The company, which is valued at $38 billion, recently sold a 35% stake to the cigarette company Altria—maker of Marlboros. Juul sales have increased year by year, exploding in 2018. A 2018 study by the group Truth Initiative found that teens aged 15 to 17 were 16 times more likely to use Juul products than their 25 to 34 year-old counterparts.
“The staggering numbers being reported on youth vaping and the usage findings in our JUUL study tell the true and troubling story of e-cigarettes’ pervasiveness among young people,” said Truth Initiative CEO and president Robin Koval of the study. “When you consider that more than 50 percent of current JUUL users aged 15-17 use the device three or more times a month and 25.3 percent used it 10 or more times, this is not experimentation—it’s a pathway to addiction.”
As the expansion of its market share has increased, so has the criticism. It’s not a surprise, then, that Juul has upped its spending on lobbying significantly in the past year. A report from NPR in January showed that the company “spent $750,000 on lobbying during the last three months of 2018,” just $20,000 below the total it spent in the second and third quarters of the year.

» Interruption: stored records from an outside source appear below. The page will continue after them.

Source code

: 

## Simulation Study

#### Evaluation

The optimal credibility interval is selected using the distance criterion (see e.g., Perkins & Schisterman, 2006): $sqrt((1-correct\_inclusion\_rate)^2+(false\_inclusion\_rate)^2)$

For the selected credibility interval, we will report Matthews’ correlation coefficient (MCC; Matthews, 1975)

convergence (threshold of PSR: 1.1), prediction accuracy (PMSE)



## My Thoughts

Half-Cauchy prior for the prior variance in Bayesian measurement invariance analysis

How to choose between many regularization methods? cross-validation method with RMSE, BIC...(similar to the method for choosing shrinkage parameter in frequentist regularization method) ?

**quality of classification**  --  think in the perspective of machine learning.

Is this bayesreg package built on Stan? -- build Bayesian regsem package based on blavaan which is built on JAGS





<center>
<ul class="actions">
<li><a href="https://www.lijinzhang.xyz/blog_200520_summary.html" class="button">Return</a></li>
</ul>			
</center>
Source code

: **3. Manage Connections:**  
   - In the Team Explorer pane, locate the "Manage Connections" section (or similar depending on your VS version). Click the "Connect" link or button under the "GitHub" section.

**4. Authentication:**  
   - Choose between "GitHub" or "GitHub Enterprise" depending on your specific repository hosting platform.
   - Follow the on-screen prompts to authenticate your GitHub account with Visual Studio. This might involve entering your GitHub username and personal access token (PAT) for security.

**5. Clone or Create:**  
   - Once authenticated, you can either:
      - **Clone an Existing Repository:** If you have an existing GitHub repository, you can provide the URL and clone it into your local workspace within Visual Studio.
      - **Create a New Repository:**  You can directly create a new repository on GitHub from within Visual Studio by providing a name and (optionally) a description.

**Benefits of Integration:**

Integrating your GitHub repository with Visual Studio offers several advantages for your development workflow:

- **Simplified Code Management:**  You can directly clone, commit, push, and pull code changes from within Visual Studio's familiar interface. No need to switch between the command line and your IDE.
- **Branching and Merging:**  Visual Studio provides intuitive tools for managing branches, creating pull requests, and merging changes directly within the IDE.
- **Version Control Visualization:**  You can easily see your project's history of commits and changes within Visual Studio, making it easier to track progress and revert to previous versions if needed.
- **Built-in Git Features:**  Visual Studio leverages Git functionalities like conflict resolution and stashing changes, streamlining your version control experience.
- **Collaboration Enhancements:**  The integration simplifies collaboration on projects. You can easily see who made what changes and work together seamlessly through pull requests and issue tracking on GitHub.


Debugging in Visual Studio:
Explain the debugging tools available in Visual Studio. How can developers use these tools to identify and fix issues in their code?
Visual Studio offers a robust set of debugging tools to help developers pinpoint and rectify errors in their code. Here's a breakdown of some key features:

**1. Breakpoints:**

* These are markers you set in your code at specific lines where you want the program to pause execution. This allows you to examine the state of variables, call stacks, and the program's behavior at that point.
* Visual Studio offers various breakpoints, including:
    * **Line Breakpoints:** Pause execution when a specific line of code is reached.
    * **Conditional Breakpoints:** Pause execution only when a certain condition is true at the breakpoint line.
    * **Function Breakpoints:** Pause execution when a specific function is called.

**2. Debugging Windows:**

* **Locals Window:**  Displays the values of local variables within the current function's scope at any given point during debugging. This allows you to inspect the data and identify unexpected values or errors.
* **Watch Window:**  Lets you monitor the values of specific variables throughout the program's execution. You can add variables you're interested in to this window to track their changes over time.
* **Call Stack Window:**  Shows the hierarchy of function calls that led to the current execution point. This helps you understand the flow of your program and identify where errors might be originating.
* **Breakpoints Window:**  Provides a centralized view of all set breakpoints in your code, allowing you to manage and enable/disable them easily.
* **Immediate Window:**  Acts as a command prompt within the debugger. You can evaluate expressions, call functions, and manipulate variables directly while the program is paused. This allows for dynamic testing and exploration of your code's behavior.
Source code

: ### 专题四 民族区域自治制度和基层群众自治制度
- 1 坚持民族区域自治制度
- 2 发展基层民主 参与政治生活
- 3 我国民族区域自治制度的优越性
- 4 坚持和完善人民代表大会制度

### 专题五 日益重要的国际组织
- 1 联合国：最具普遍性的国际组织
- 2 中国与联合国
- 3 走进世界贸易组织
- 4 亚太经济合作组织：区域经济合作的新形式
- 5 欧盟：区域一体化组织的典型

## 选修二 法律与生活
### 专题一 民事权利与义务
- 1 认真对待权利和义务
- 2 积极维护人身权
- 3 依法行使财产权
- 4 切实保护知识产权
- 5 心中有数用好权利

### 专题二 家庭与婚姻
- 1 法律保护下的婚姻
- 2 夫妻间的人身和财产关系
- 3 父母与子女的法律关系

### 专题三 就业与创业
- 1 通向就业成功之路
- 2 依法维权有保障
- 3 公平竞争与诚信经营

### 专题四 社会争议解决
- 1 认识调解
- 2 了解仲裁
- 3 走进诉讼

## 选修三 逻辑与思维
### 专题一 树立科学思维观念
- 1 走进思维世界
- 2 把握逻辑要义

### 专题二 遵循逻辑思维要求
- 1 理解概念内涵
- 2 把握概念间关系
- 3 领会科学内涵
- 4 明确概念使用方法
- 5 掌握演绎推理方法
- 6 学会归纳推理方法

The 2018 lobbying totals include payments to three large lobbying firms in Washington D.C.: Sims Strategies, which received $240,000 from Juul; S-3 Group, which was paid $100,000 by the company; and Empire Consulting Group for $60,000. The lobbyists for all three companies working on the vape company’s behalf were all “revolving door” lobbyists with extensive experience working in Congress before making the jump to the private sector.
The lobbying push from the electronic cigarette maker is unsurprising. Congressional lawmakers have been eyeing the vaping industry as a target for stricter regulation in recent years with the explosion of vaping in the younger generation. And states like Massachusetts, frustrated with the slow pace of change at the federal level, are increasingly taking matters into their own hands.
Healey has been very successful in causing headaches, bad press, and large fines for the companies she goes after. Thus, said Matthew Myers, the president of anti-tobacco organization the Campaign for Tobacco-Free Kids, Coakley’s hiring appears targeted against Healey’s prosecution and a stopgap measure to use influence over the Massachusetts criminal justice system to undercut Healey.
“Juul is building an army of lawyers and influencers to prevent meaningful regulation across the country,” Myers told The Boston Globe. “It’s not a coincidence that they hired a former attorney general from Massachusetts when the current attorney general has done so much to expose their targeting of young people.”
In a statement provided to Sludge by Healey’s spokeswoman Jillian Fennimore, the attorney general shrugged off Coakley’s new job and made clear that Healey was unconcerned with whatever lobbying muscle the company intended to bring to bear against her investigation.
“Juuling and vaping in schools has reached epidemic proportions, and our office will continue to investigate this company’s role in creating this health crisis,” said Fennimore. “This announcement has no impact on our efforts to keep young people healthy and safe in Massachusetts.”